Required action A:
Echo the passage from the Delphinus article, from "The dolphin took" up to and including "as 'Job's coffin'.".
Required action B:
In the Delphinus article, what other name is given for the asterism formed by the constellation's four notable stars?
Study text: Begin
Added on 04 October 2023





St. Agnes' Eve - Ah, bitter chill it was! The owl for all his feathers was a-cold. The hare limped trembling through the frozen grass, and silent was the flock in wooly fold. Yes, it is the season and the month of gales and frosts, the first signs of snow on the distant mountains, dark nights and the sky filled with the piercing lights of the Autumn constellations. High above, and beyond the gulf of space, the Milky Way flows through Cygnus and Lyra, dense with stars and glowing nebulae, rent here and there with bands of unfathomable darkness as it sweeps down to Aquila the Eagle. Nearby is the little constellation of Delphinus the Dolphin and this will be the focus for our telescopes and binoculars for this month. The story goes that the Greek poet Arion of Lesbos, a court musician at the palace of Periander was on his way home from Tarentum having amassed a significant wealth during his travels in Italy. The crew of his ship conspired to rob and kill him, (they're so unreliable these Greek sailors!!) but granted him a last wish which was to sing a dirge. (Not all bad then!) This he did and then jumped into the sea where he was rescued by a dolphin who had been charmed by his singing.

The dolphin took him to the coast of Greece and departed. This tale is commemorated in the sky by the constellation of Delphinus and the four notable stars of the asterism, also known as 'Job's coffin'.

The stars in Delphinus are Alpha, Beta, Gamma, Delta, Epsilon, and Zeta. Alpha and Beta have 19th century names; Sualocin and Rotanev which read backwards spells Nicolaus Venator, the name of the director of the Palermo Observatory 1841. Gamma is a notable double star and a favourite for amateur telescopes. The pair, one described as orange and the other a lime green only need a 'small' telescope to split them and they do make a pretty sight in the eyepiece, much like Alberio in Cygnus. The orange one may have an exo-planet where 'intellects vast and cool and unsympathetic' may reside, who knows? Beta is a double star too but needs a fairly big telescope to see them, though I dare say that the telescope at the observatory would do it if you fancy trying. Zeta has a brown dwarf orbiting it. In the vicinity of Delphinus are one or two interesting deep-sky things. NGC 7006 and NGC 6934 both globular clusters, 10th and 8th mag. respectively. NGC 6891 is a planetary nebula (mag.10.5) and NGC 6905 AKA the blue flash nebula. Both are pretty faint and you will need to use the Club's 12 or 14 inch to see them but in the nearby constellations of Sagitta and Vulpecula there are a few 'easy' objects to find. In Sagitta there is M71 the 'angelfish' cluster (mag.8.4), a globular cluster and really worth a look even in a small telescope. In Vulpecula is M27 the Dumbell nebula (often called the 'apple-core') and again this is an easy one for small scopes or even binoculars in a dark sky location. Over the years, several Nova have been found in Delphinus and along with Casseopia it is a good spot for nova-hunters to focus on.
Study text: End
Provided data: Begin
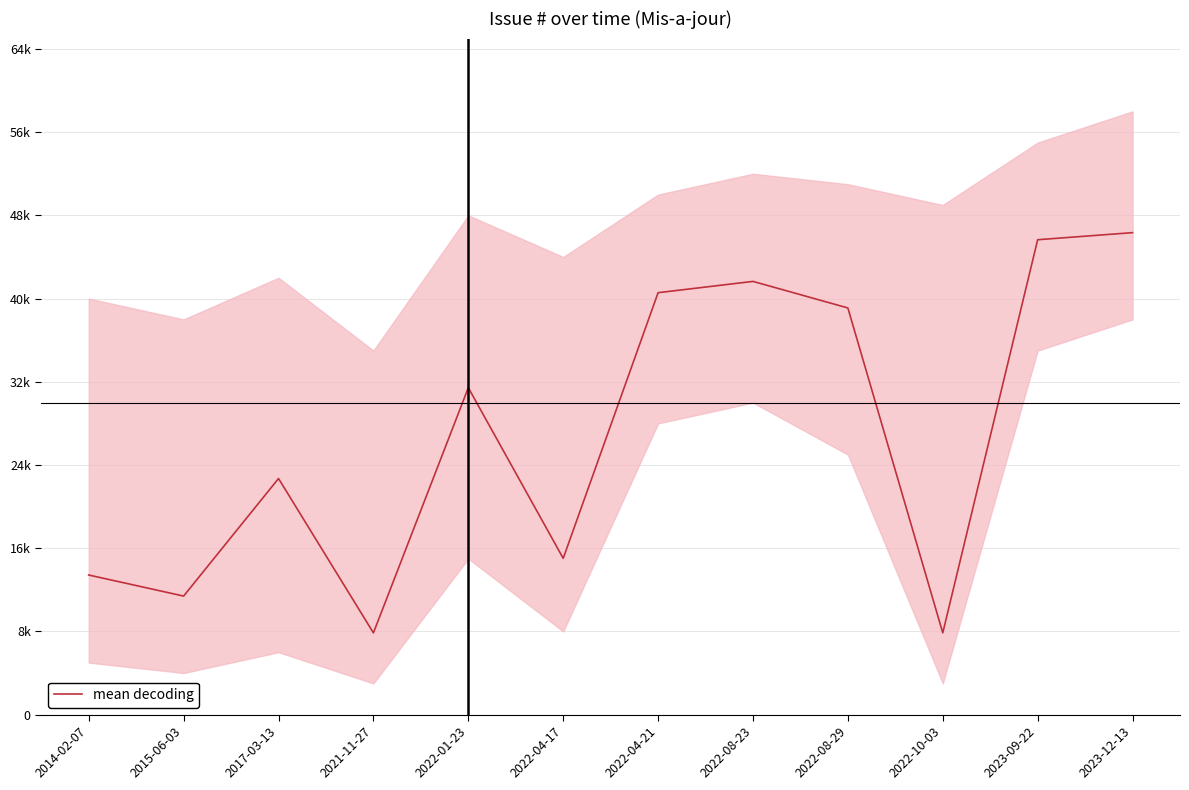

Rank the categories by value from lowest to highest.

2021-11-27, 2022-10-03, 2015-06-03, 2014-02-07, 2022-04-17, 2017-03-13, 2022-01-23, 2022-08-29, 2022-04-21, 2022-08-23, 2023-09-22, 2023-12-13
Provided data: End
Answer area A:
The dolphin took him to the coast of Greece and departed. This tale is commemorated in the sky by the constellation of Delphinus and the four notable stars of the asterism, also known as 'Job's coffin'.

Answer area B:
Job's coffin